I certify I am over the age of 18
I have voluntarily elected to receive Cyrolipolysis (Cool Sculpting) after the nature and purpose of this treatment have been explained to me.
I understand that Cryo can be used to reduce fat deposits but it is not intended to be a weight solution.
I understand that there are no guarantees that the treatment will be effective and that to ensure maximum results, multiple treatments will be necessary.

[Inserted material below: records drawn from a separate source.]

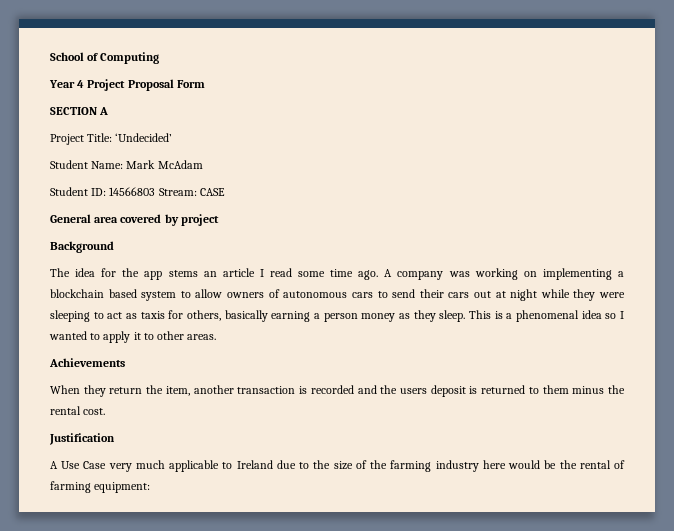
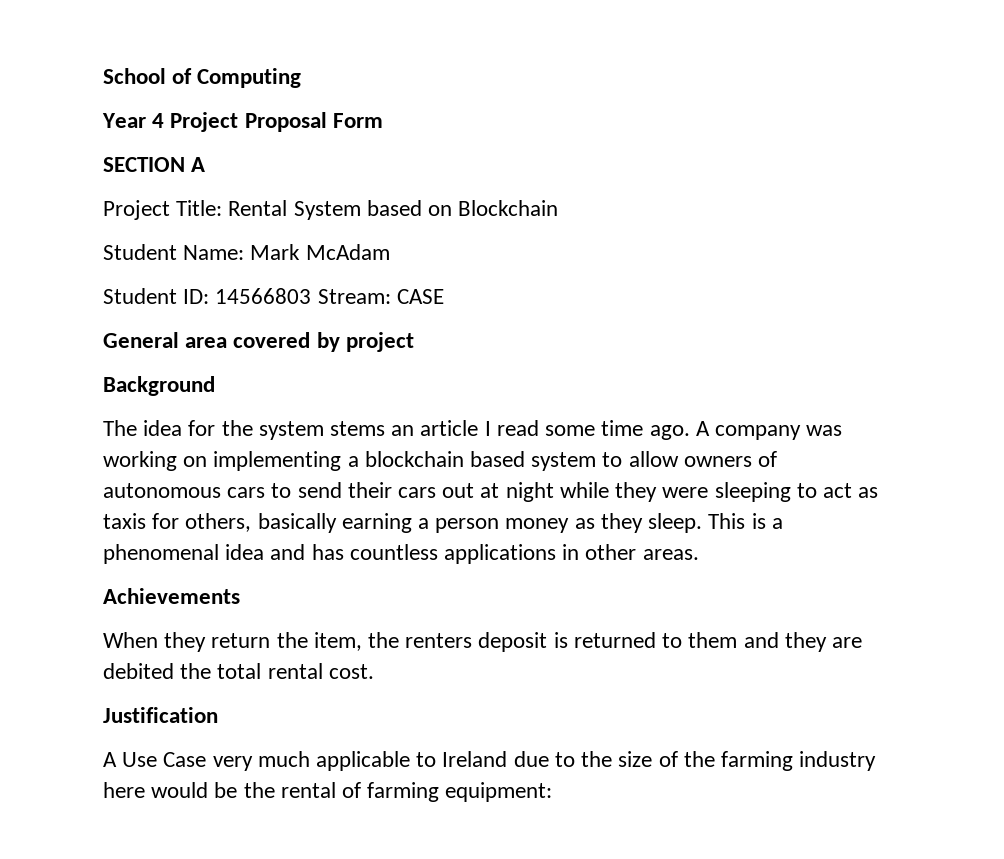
[115,133,173,142] ‘Undecided’ -> [228,200,559,220] Rental System based on Blockchain
[144,271,163,280] app -> [258,421,324,440] system
[605,311,625,319] [49,331,154,343] so I wanted to apply it to -> [270,544,580,564] and has countless applications in
[193,385,427,394] another transaction is recorded and the users -> [368,632,473,648] the renters
[572,385,625,394] minus the -> [743,632,862,652] [103,663,262,679] and they are debited the total

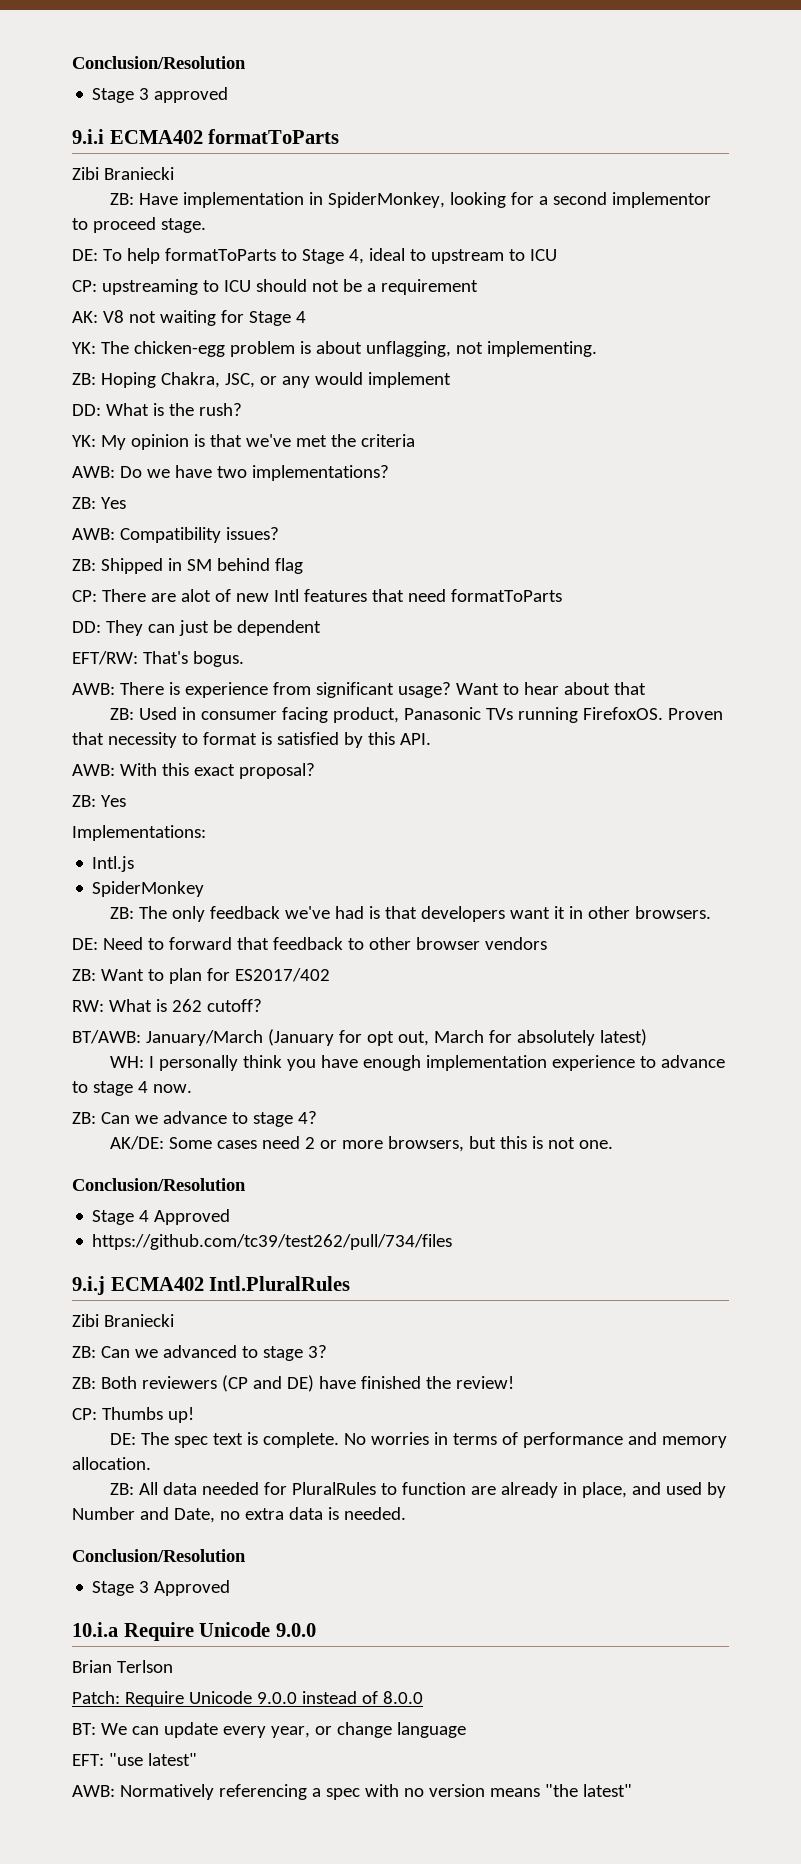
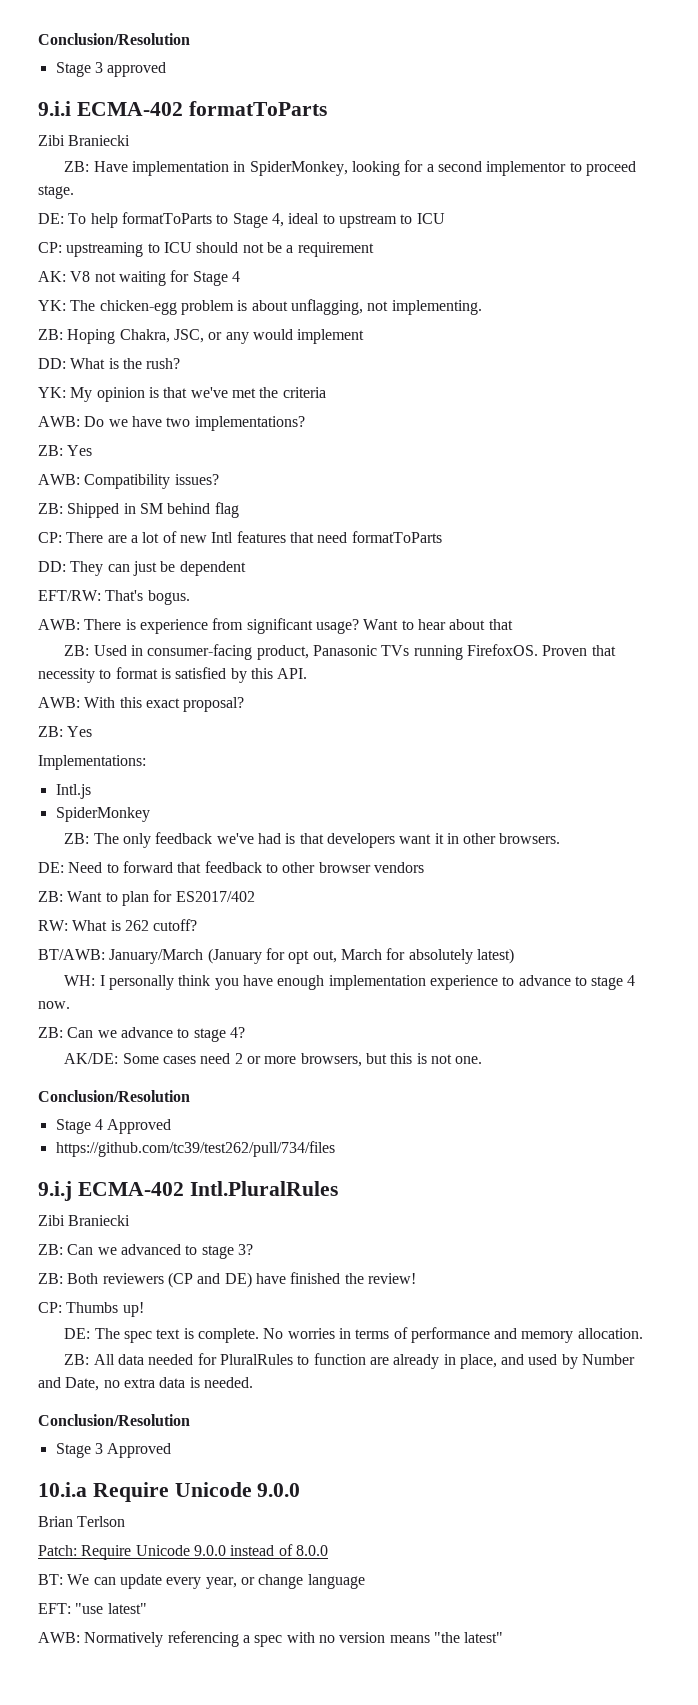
[109,130,203,144] ECMA402 -> [76,102,183,116] ECMA-402
[180,589,211,602] alot -> [130,532,160,543] a lot
[201,707,329,723] consumer facing -> [147,644,253,660] consumer-facing
[110,1277,204,1291] ECMA402 -> [77,1182,184,1196] ECMA-402

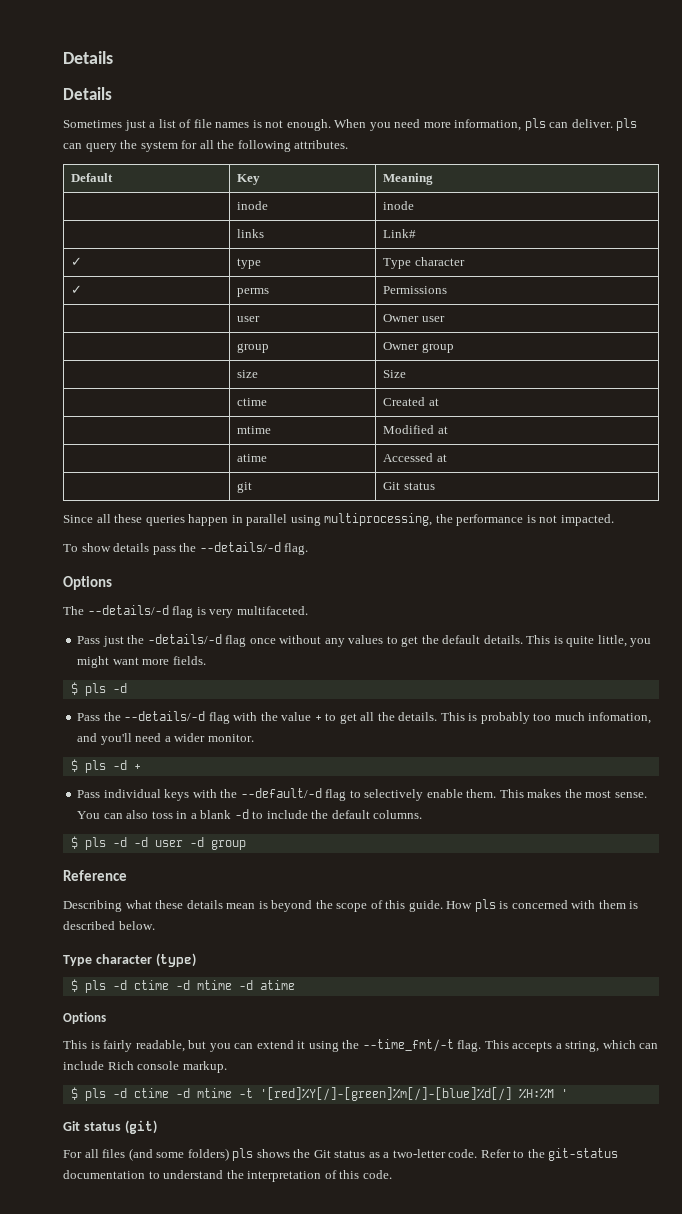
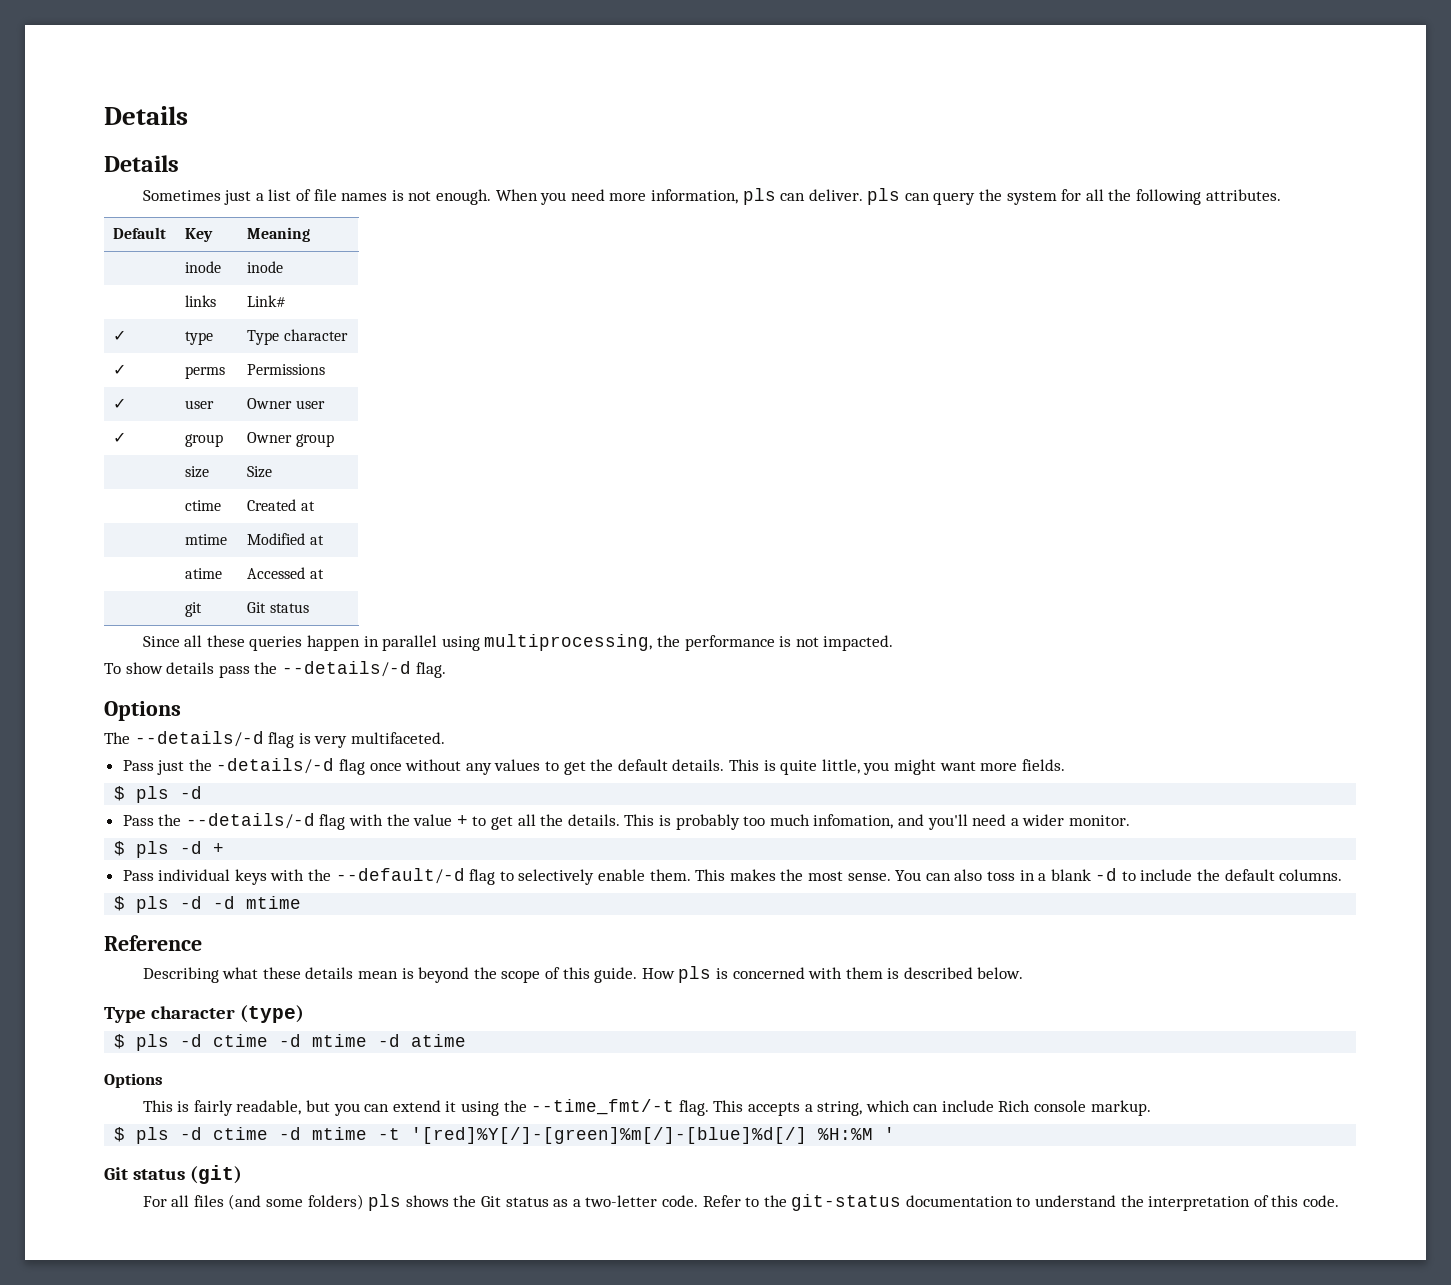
(448, 290) none -> [113,398,127,409] ✓
(445, 319) none -> [113,432,127,443] ✓
[154,837,246,850] user -d group -> [246,896,302,909] mtime

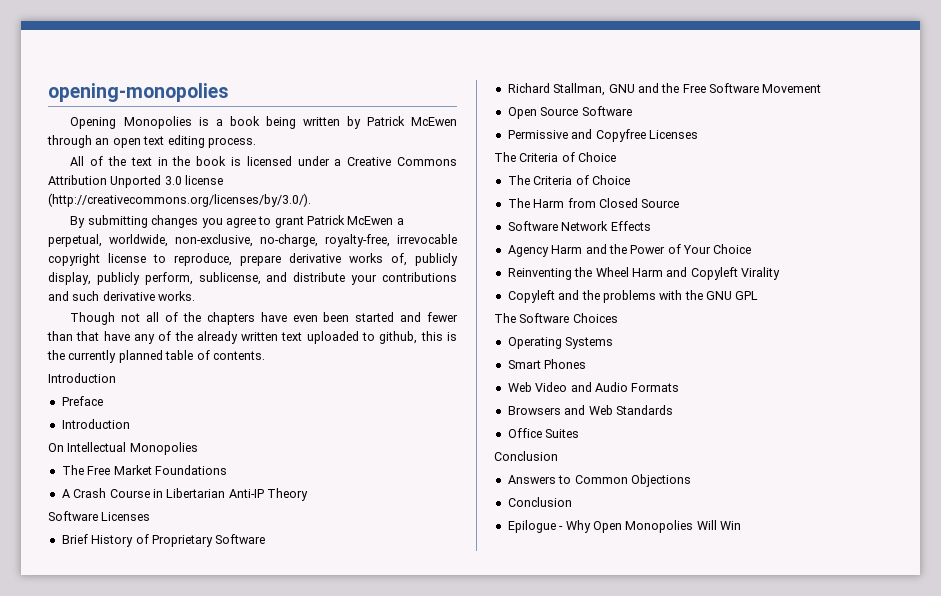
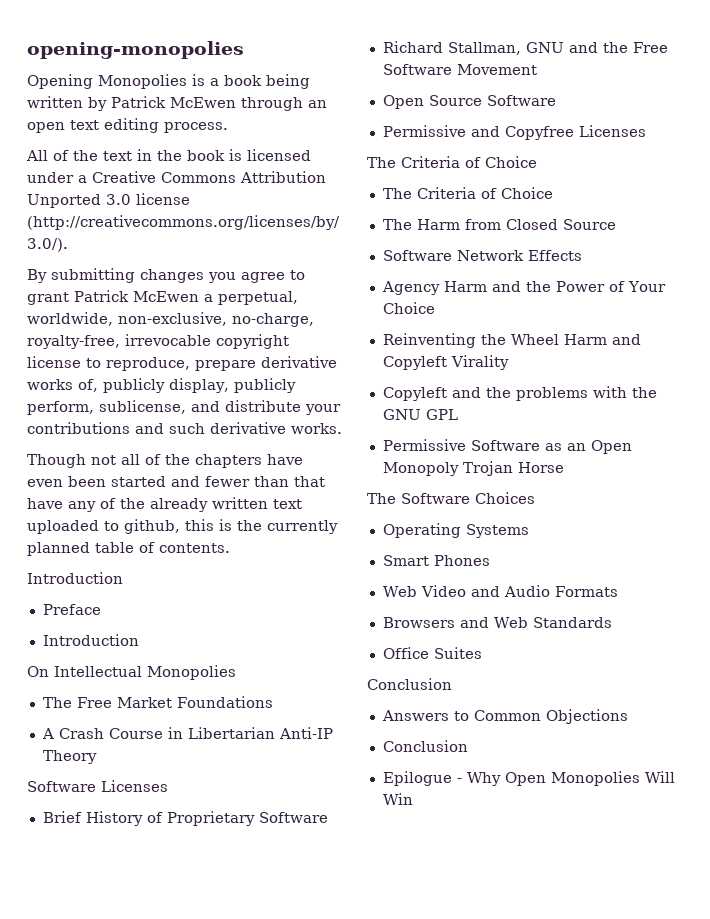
(759, 295) none -> [382,439,632,454] [382,461,564,476] // Permissive Software as an Open Monopoly Trojan Horse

I understand that the following conditions preclude me from having this treatment at this time and verify that none of the following conditions apply to me at this time:
Cryoglobulinemia or paroxysmal cold hemoglobinuria
Known sensitivity to cold such as cold urticaria or Raynaud's disease
Impaired peripheral circulation in the area being treated
Neuropathic disorders such as post-herpetic neuralgia or diabetic neuropathy
Impaired skin sensation
Open or infected wounds
Bleeding disorders or concomitant use of blood thinners
Recent surgery or scar tissue in the area to be treated
A hernia or history of hernia in the area to be treated
Skin conditions such as eczema, dermatitis or rashes
Any active implanted device such as a pacemaker and defibrillators
Pregnancy or lactation
I recognize there are no guaranteed results
I understand and acknowledge that are risks involved with the treatment I will be receiving including, but not limited to:
Puffing
Tugging
Pinching
Intense Stinging
Itching
Aching
Cramping
Bruising
Numbing
Muscle Spasms
Swelling
Tenderness
I have been informed of possible benefits, risks, and complications, and have had the opportunity to ask questions regarding these risks and other possible complications.
I have, to the best of my knowledge, given an accurate account of my medical history, including all known allergies or prescription drugs or products I am currently ingesting or using topically.